Artist, Jennifer Bartlett: I do all those drawings on graph paper that everyone did at that time in the early 70s. And people would hang them up with their push pins and all of them would really look very elegant…Well mine didn't look like that, they just (Laughs) like somebody had walked all over it. So I thought, "Well what if I had hard graph paper?" …I could just swab them down with thinner and I would have a fresh plate for the next day, a fresh couple of plates.
Ann Temkin: In the paired plates in Equivalents, Bartlett painted the sequence of dots in a random arrangement on one plate, and in an orderly row on its mate.

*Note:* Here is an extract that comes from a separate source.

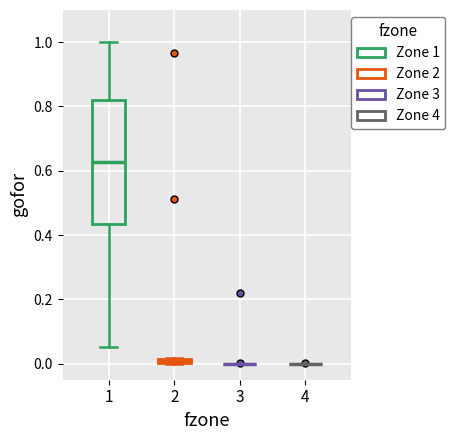

Where is the upper edge of the box at x = 2 on the y-axis? The values are not printed on the chart, so give them approximately, as read against the axis.

0.02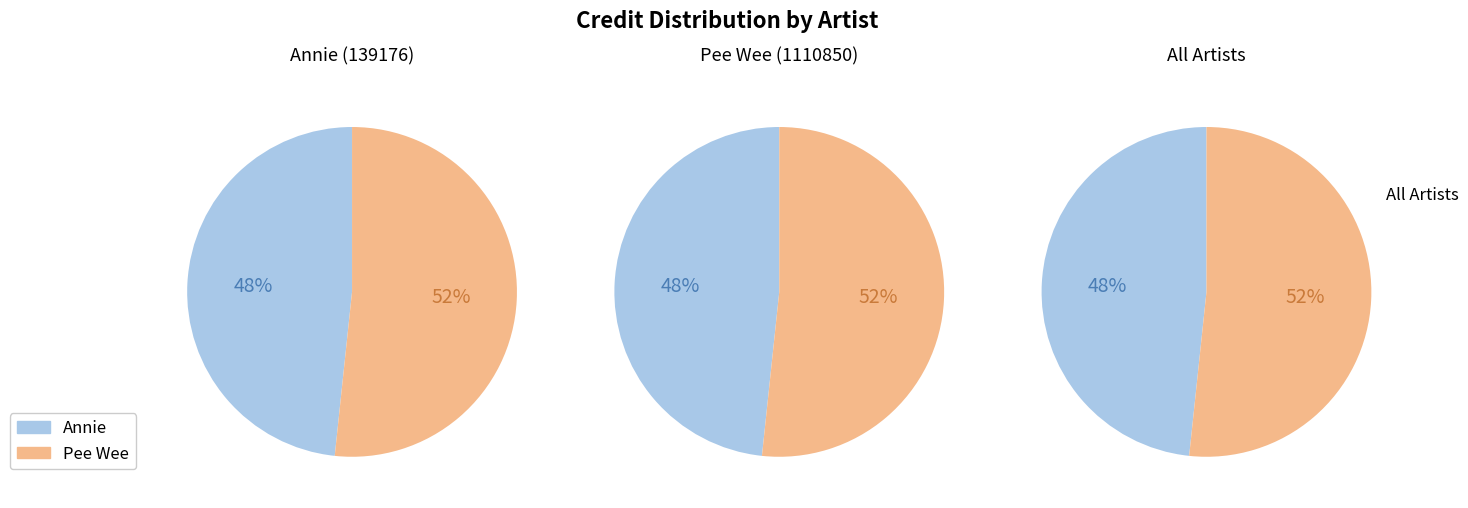

Which category has the smallest portion of the pie?

Annie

Using Testor's brand enamel hobby paints, usually used for things like model airplanes, Bartlett applied dots of color to the grid. She limited her palette to six colors: White, yellow, red, blue, green and black. She said that these were the colors she would expect to see in a child's box of crayons and she always applied them in that order.
She doubled the number of dots with each pair of plates, starting at the top with six dots per plate, and ending at the bottom with 1,536. As you can see, the different results of the two approaches are dramatic. In the end, the left hand column shows us chaos, random arrangement. The right hand column shows us order, nice boxes of the six colors.
To the right in the work entitled Binary Combinations, Bartlett makes what is basically a color chart of all the two-color combinations possible. On some plates she applies the colors in alternating dots, for example, red-yellow, red-yellow, red-yellow, while on others she combines equal amounts of the two paints to create a new color. Rather than red and yellow: in other words orange. So what we see here are the strikingly different visual effects of these two ways of combining color.